* _Инструкции к работе_
Повторите дословно часть записей ниже: всё от строки, содержащей «right knee: (642, 566, -8)», до строки, содержащей «right ankle: (333, 521, -9)», включая обе эти строки. Сами изображения в ответ не включайте.

══ Материал упражнения

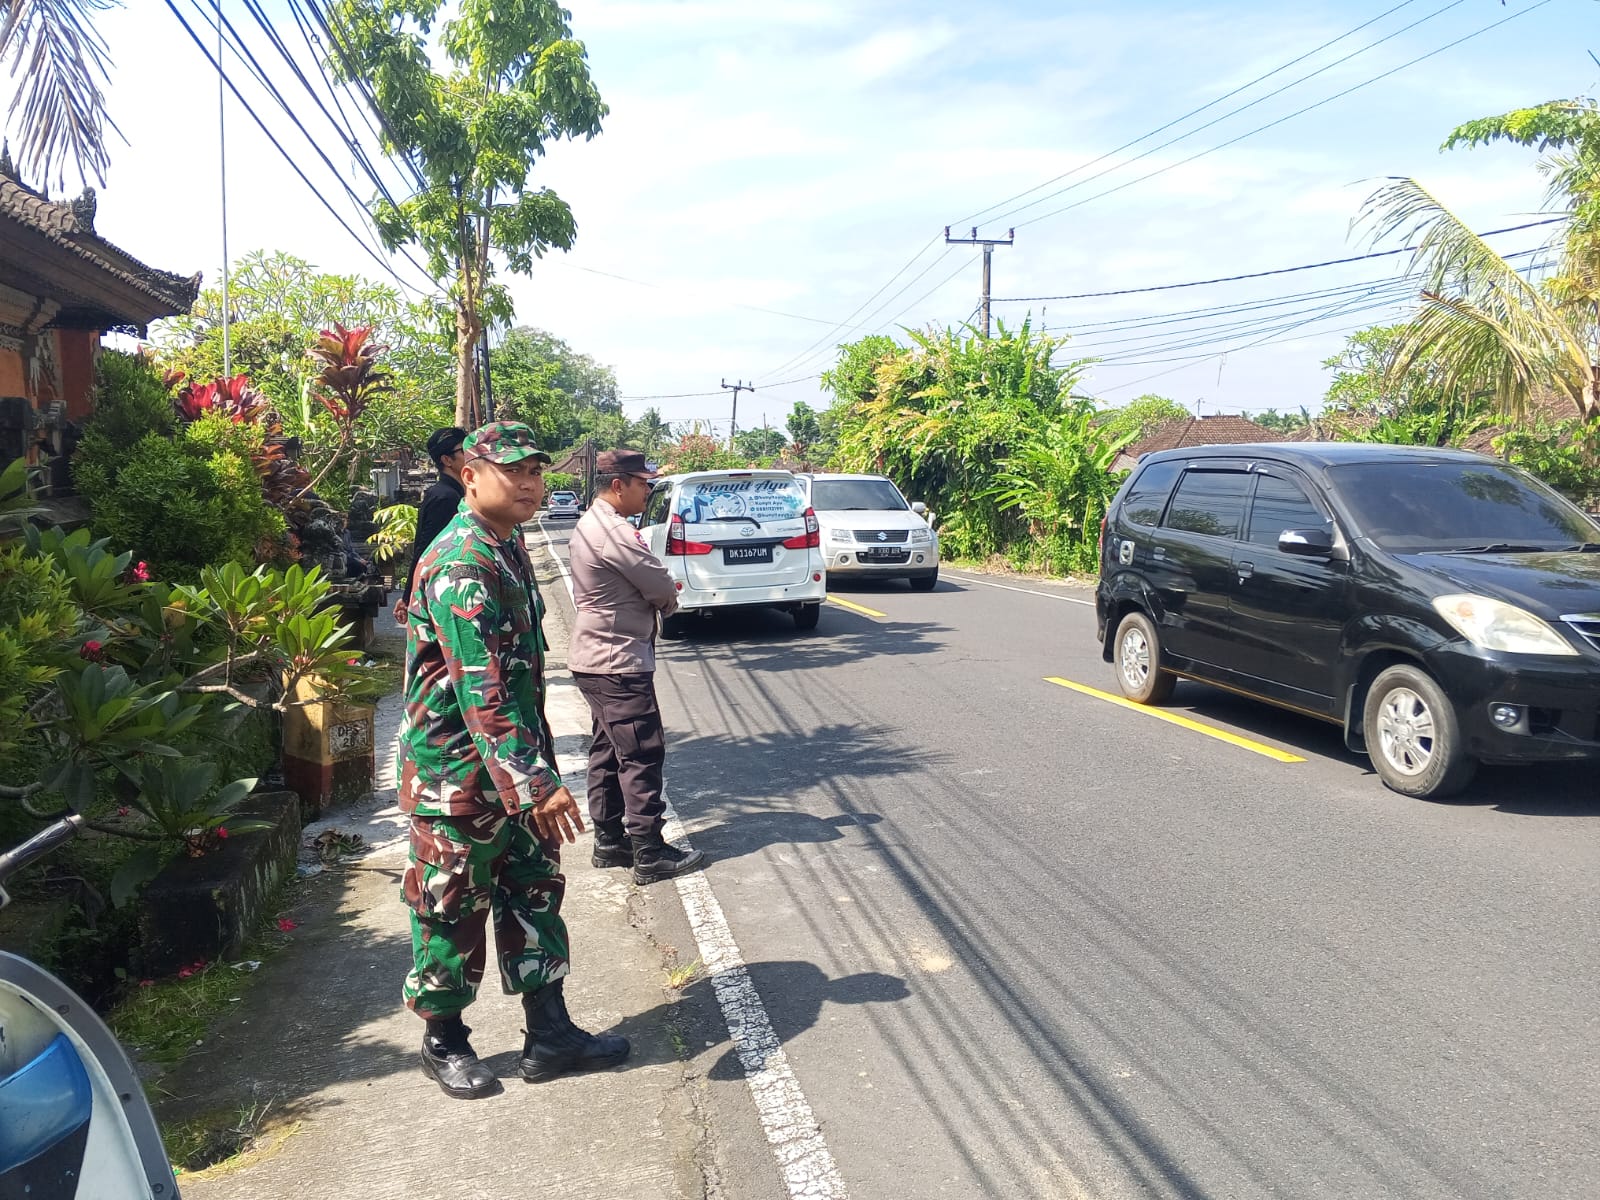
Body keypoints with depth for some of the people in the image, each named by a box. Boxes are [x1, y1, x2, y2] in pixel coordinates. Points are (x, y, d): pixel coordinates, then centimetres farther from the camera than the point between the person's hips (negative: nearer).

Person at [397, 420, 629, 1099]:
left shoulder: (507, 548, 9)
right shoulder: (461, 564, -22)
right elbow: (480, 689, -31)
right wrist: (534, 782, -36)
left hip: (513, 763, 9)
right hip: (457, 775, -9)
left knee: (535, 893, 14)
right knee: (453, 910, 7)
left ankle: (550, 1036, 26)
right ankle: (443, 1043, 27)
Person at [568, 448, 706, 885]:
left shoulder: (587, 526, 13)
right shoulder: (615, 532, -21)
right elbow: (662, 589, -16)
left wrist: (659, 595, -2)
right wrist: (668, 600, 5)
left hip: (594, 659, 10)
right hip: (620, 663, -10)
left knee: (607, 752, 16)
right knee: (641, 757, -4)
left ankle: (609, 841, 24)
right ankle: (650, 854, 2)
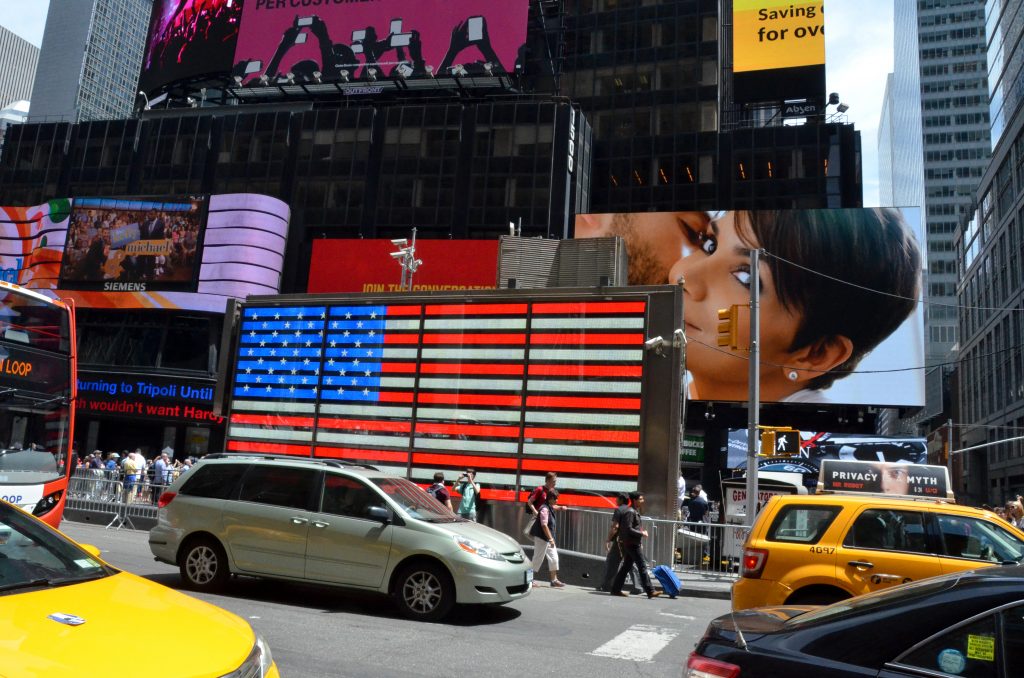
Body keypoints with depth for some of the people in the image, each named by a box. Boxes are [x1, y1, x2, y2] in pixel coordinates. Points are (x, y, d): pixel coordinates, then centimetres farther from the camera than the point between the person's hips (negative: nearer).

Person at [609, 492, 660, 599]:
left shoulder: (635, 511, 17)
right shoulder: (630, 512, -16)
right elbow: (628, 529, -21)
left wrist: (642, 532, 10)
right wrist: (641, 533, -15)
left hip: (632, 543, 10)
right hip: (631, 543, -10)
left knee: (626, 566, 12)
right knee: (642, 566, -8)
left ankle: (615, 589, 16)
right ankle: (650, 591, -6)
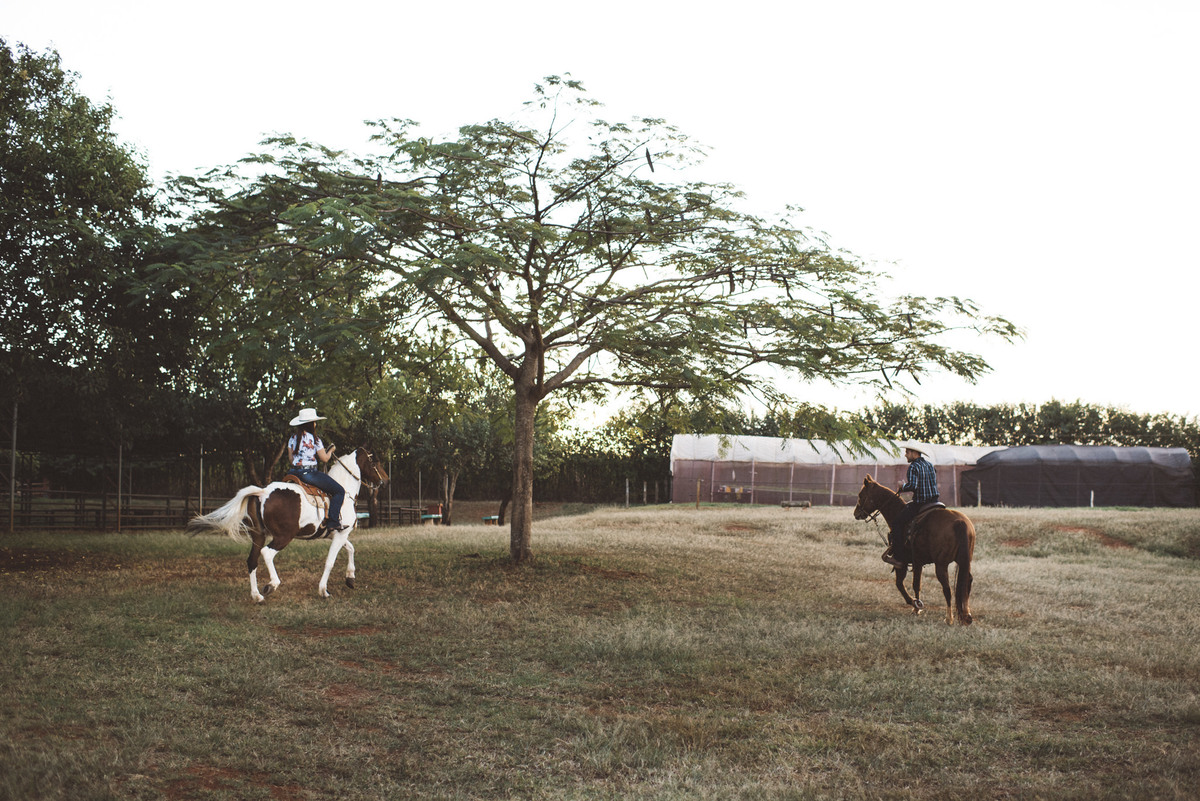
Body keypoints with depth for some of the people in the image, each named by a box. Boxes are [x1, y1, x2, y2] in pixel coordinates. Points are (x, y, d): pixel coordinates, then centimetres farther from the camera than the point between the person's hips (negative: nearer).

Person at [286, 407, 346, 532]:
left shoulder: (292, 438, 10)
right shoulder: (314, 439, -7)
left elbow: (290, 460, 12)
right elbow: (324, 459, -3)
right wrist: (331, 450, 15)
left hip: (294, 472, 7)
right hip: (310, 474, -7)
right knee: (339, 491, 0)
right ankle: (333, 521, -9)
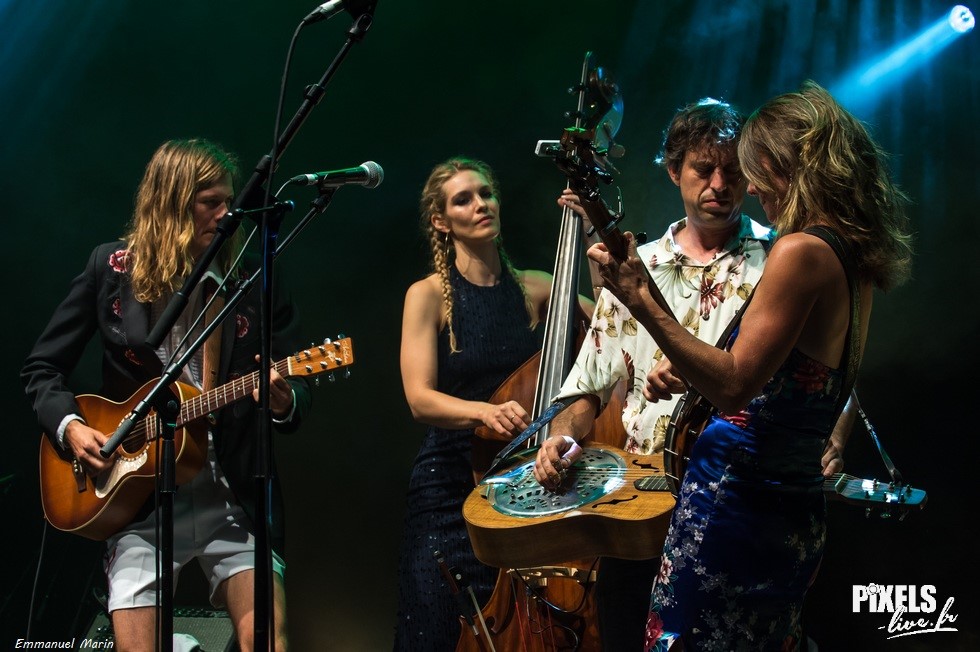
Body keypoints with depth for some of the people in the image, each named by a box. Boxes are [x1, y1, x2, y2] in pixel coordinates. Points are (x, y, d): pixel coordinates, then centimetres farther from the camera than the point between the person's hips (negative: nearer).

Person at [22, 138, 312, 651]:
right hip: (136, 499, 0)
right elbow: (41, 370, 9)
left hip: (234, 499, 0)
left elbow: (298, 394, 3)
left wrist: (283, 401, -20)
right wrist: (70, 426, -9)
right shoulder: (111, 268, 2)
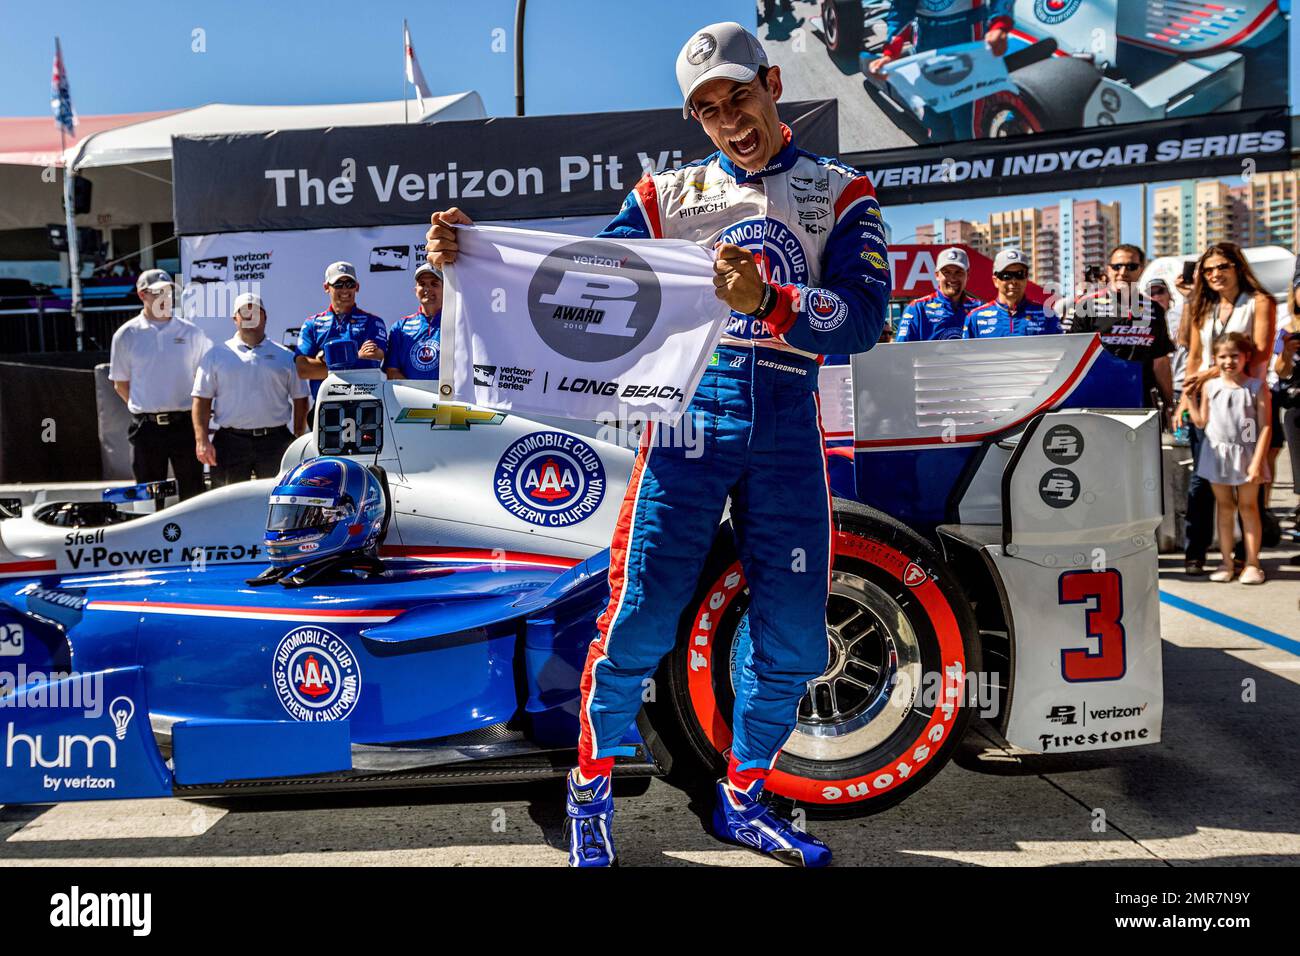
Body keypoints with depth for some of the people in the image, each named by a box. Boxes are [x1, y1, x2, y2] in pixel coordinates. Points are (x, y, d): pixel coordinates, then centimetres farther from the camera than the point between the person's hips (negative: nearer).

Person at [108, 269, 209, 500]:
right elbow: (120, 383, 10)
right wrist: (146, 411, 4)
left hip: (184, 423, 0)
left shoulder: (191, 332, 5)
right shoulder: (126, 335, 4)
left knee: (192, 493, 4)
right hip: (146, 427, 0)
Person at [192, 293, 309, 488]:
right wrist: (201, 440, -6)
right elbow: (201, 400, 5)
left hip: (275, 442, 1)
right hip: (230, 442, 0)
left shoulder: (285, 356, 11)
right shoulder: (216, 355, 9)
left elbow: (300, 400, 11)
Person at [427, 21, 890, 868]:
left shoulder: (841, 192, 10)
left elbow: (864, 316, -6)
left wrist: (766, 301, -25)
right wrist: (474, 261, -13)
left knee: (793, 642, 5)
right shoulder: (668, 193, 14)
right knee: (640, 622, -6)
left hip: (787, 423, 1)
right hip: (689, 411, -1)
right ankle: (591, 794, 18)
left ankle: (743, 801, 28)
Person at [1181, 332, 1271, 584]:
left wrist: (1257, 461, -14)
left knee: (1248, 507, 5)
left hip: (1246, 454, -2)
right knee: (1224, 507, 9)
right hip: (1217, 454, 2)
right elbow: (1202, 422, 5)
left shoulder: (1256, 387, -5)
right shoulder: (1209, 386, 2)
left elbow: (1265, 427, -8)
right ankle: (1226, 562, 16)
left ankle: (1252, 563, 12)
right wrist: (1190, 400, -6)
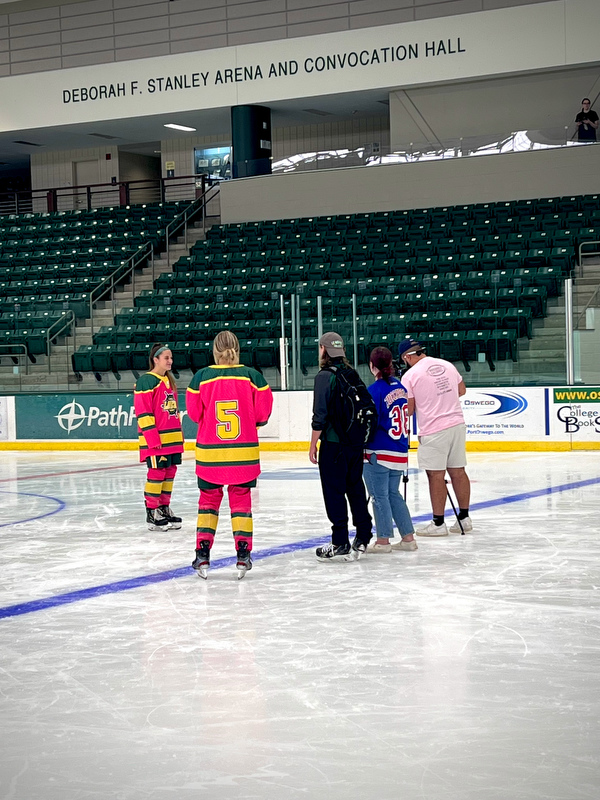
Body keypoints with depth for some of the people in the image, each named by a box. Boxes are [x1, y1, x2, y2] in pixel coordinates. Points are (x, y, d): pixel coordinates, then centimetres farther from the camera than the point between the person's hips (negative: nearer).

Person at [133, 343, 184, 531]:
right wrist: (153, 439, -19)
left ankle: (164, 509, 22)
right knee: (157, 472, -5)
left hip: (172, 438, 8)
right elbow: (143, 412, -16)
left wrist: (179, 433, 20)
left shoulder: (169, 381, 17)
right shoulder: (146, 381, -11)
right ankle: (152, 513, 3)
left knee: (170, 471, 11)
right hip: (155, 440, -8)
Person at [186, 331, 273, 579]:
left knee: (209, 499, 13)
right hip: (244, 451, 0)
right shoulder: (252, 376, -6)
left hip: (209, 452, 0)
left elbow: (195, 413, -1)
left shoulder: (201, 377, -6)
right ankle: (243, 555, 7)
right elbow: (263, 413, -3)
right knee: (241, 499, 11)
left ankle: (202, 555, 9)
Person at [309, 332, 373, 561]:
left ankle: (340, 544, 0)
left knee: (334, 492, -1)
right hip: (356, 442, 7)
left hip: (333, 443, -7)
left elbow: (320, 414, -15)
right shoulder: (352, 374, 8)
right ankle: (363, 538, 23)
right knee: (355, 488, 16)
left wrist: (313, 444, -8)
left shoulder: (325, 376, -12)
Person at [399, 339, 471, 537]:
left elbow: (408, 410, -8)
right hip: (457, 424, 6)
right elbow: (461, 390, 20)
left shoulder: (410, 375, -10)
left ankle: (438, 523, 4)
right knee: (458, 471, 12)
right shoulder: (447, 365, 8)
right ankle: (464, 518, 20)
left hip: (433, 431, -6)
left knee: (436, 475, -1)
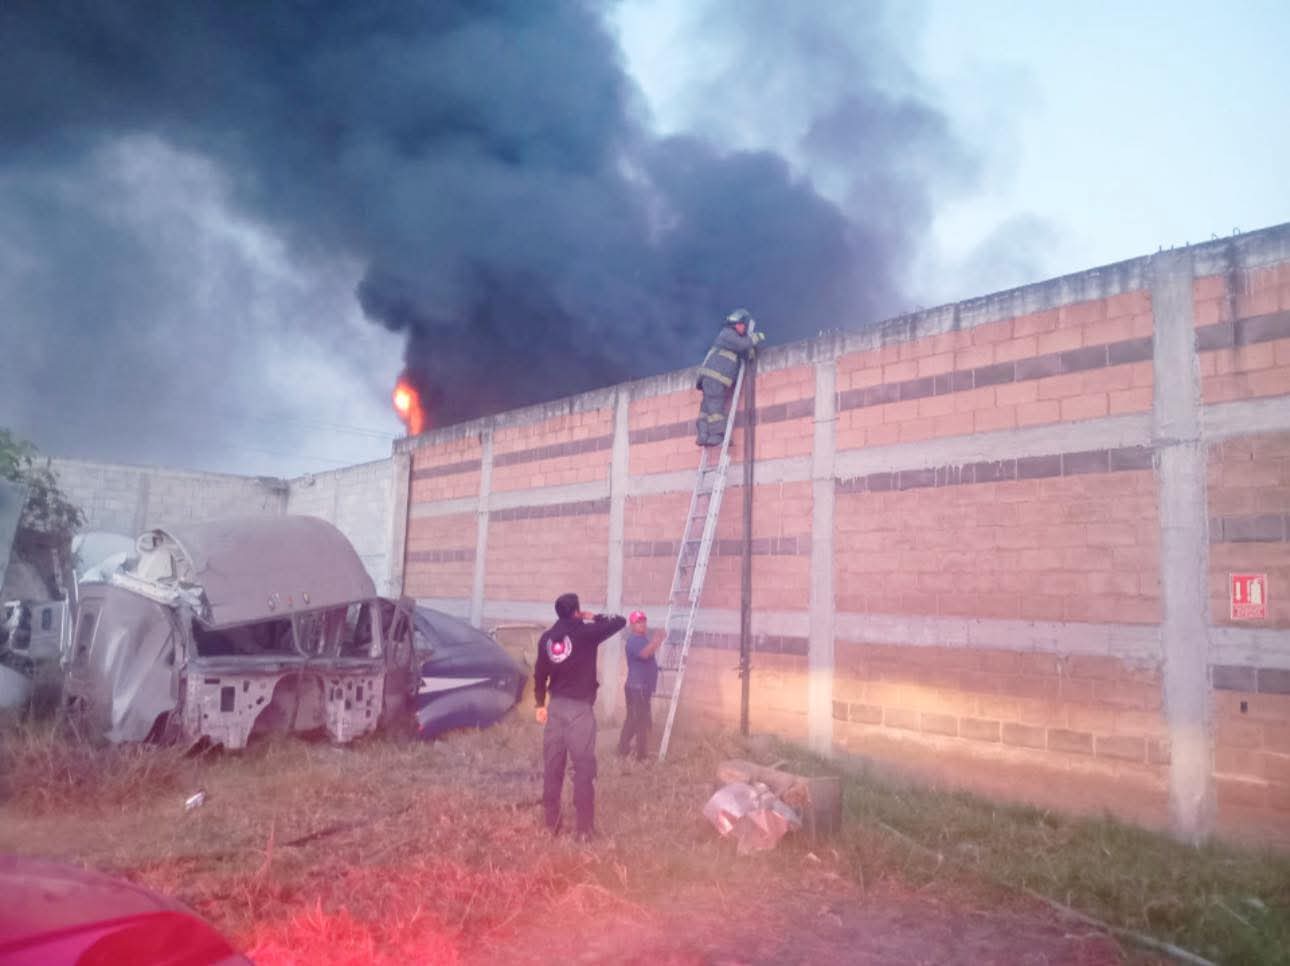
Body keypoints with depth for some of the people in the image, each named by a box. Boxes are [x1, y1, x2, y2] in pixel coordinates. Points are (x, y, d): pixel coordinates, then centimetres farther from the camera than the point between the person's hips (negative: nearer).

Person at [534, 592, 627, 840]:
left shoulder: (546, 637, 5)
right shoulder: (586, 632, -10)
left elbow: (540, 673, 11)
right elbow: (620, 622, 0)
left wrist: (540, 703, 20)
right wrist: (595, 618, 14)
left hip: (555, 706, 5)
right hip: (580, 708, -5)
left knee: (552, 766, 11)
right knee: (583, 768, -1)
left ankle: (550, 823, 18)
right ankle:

════

* _Результат упражнения_
right knee: (642, 566, -8)
left ankle: (615, 589, 16)
right ankle: (650, 591, -6)
Body keypoints with depth for some of the people in the image, each named by a box. Boxes are [x1, y1, x2, y2] in pixel coordinates. Points are (x, y, d): pixel coordinates, then centimetres farther from the camera than the point between the person's hips (negative: nearer).

Person at [286, 407, 346, 532]:
left shoulder: (292, 438, 10)
right shoulder: (314, 439, -7)
left elbow: (290, 460, 12)
right elbow: (324, 459, -3)
right wrist: (331, 450, 15)
left hip: (294, 472, 7)
right hip: (310, 474, -7)
right knee: (339, 491, 0)
right ankle: (333, 521, -9)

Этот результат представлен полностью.